## PROBLEM STATEMENT
Convert every line of the listing below into a Markdown table with the columns Row and Text, numbering the lines in order and skipping any blank ones. Leave the pictures out of the table.

## DATASET RECORDS
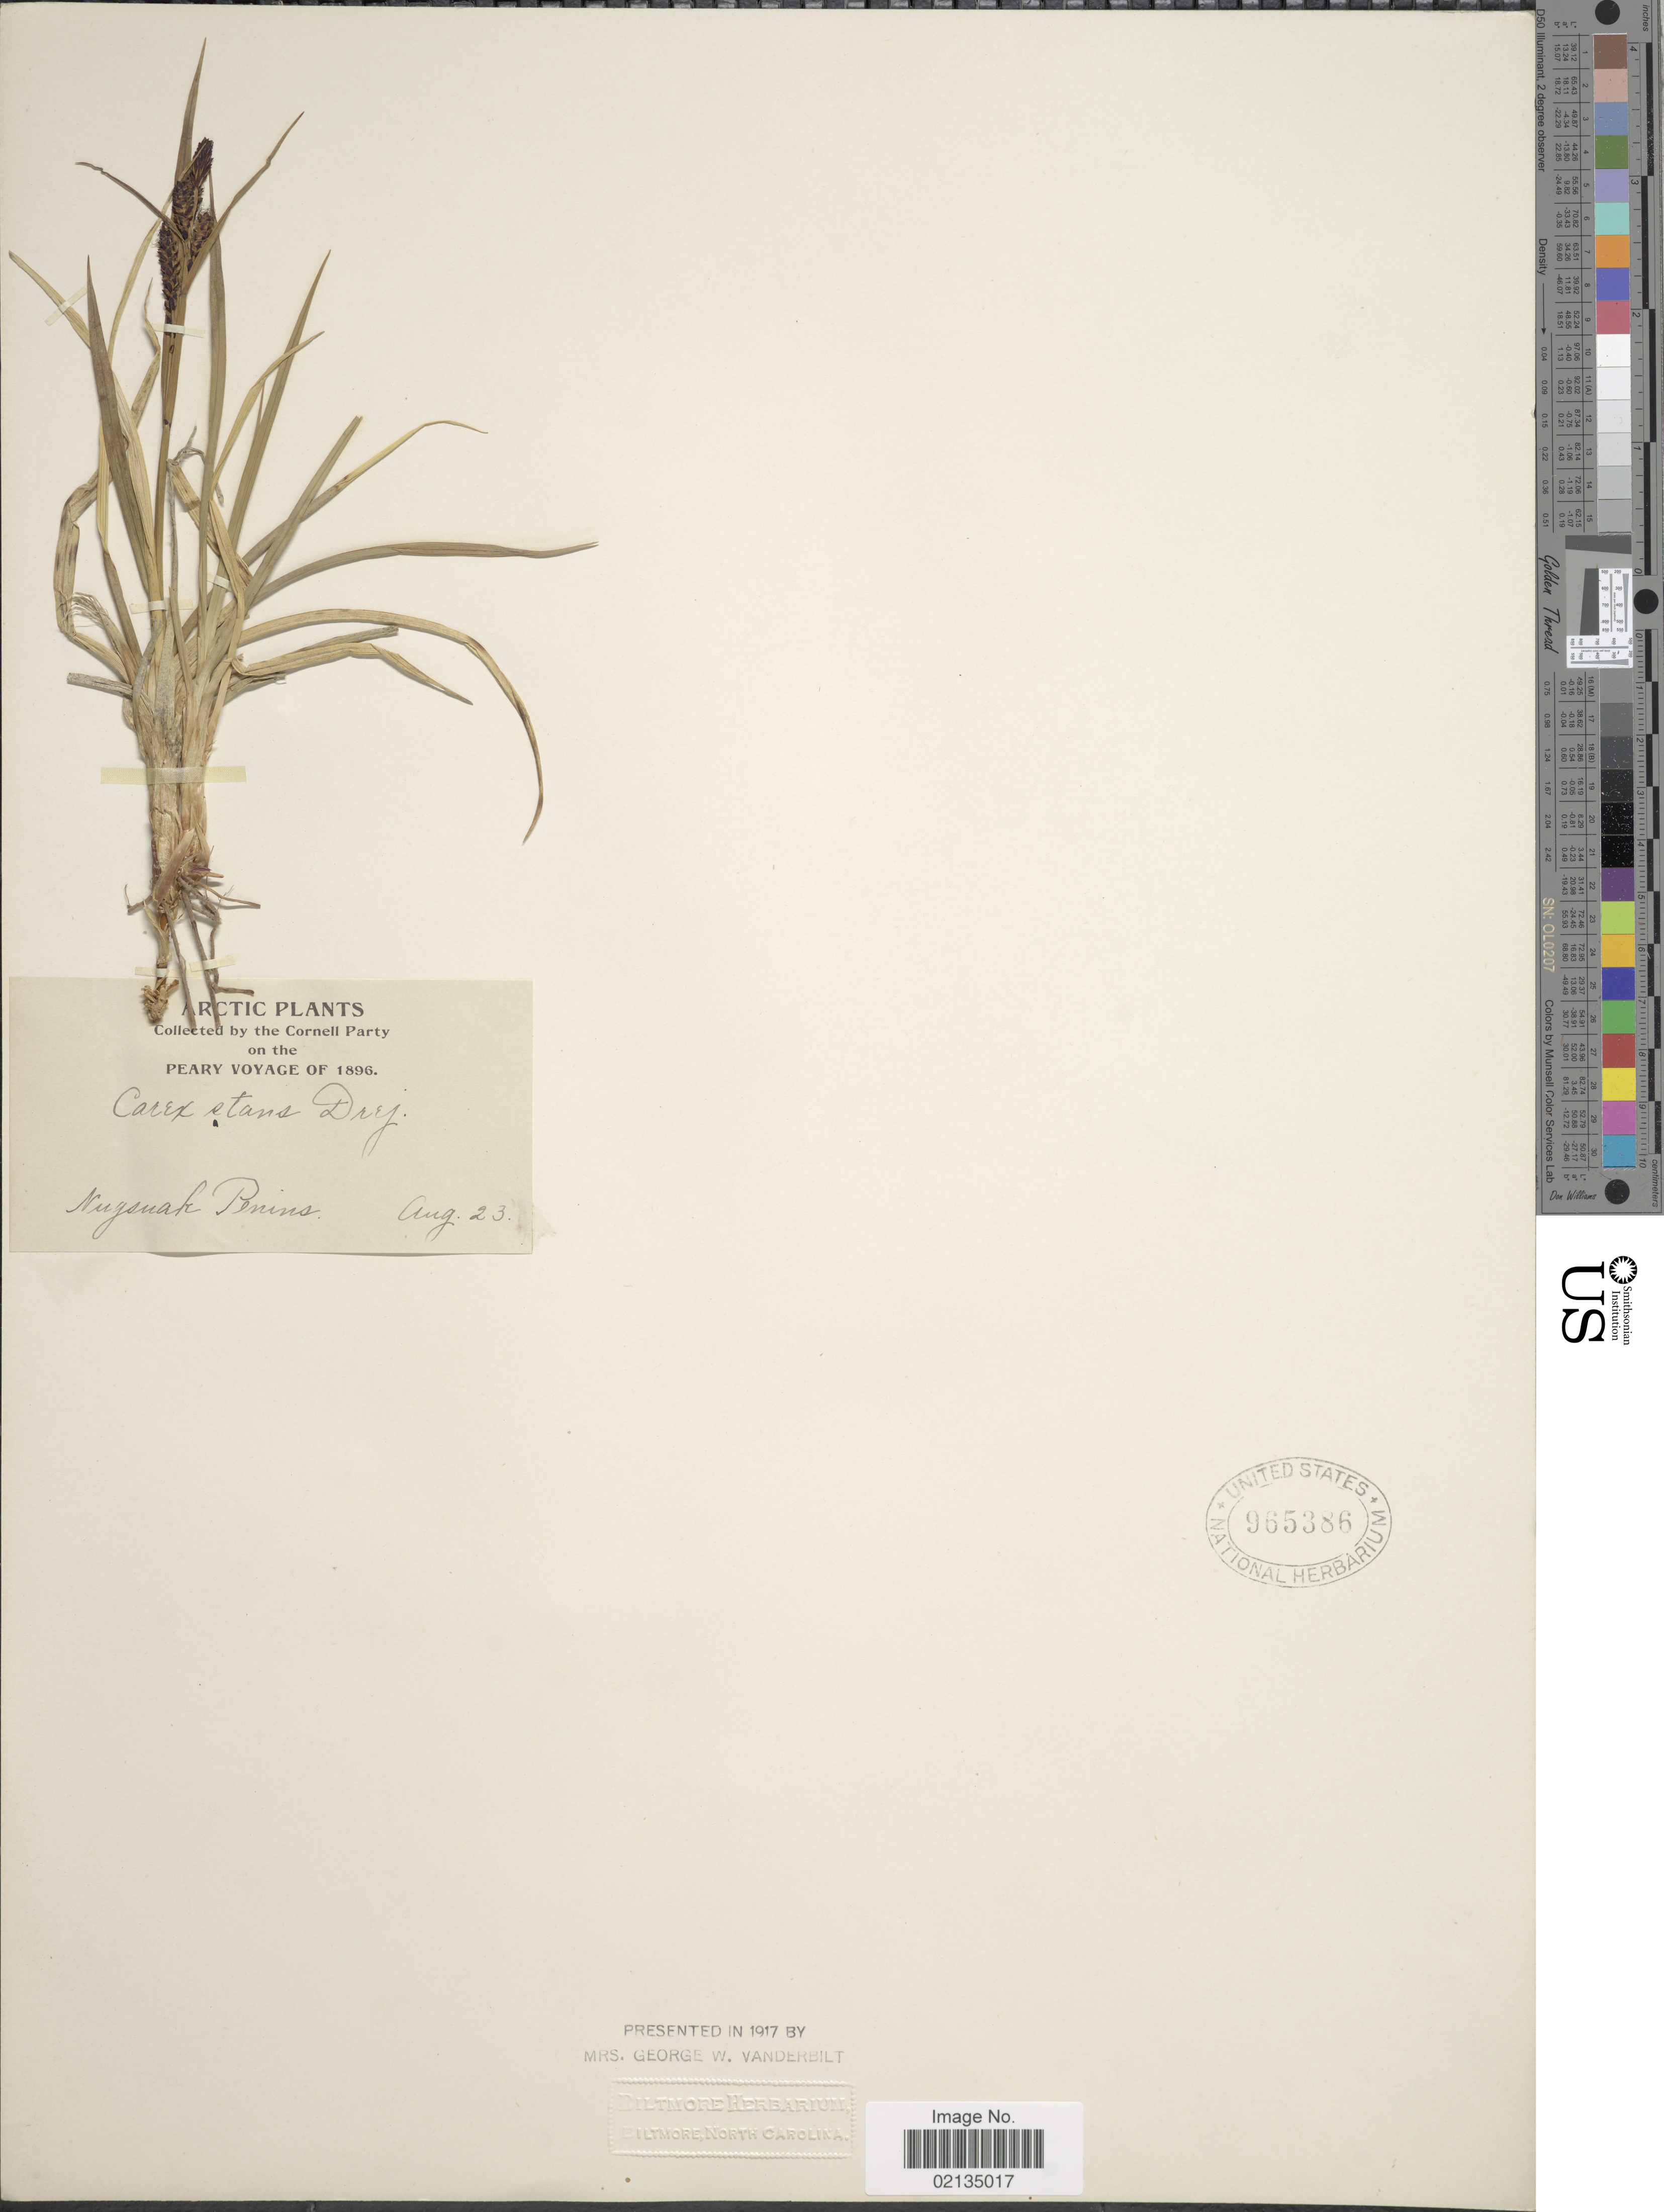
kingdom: Plantae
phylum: Tracheophyta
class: Liliopsida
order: Poales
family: Cyperaceae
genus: Carex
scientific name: Carex aquatilis var. minor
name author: Boott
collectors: Cornell Party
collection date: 1896-08-23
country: Greenland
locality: Voyage, Arctic. Nugsuak Pen.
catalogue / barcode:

## FINAL RESULT
| Row | Text |
|---|---|
| 1 | kingdom: Plantae |
| 2 | phylum: Tracheophyta |
| 3 | class: Liliopsida |
| 4 | order: Poales |
| 5 | family: Cyperaceae |
| 6 | genus: Carex |
| 7 | scientific name: Carex aquatilis var. minor |
| 8 | name author: Boott |
| 9 | collectors: Cornell Party |
| 10 | collection date: 1896-08-23 |
| 11 | country: Greenland |
| 12 | locality: Voyage, Arctic. Nugsuak Pen. |
| 13 | catalogue / barcode: |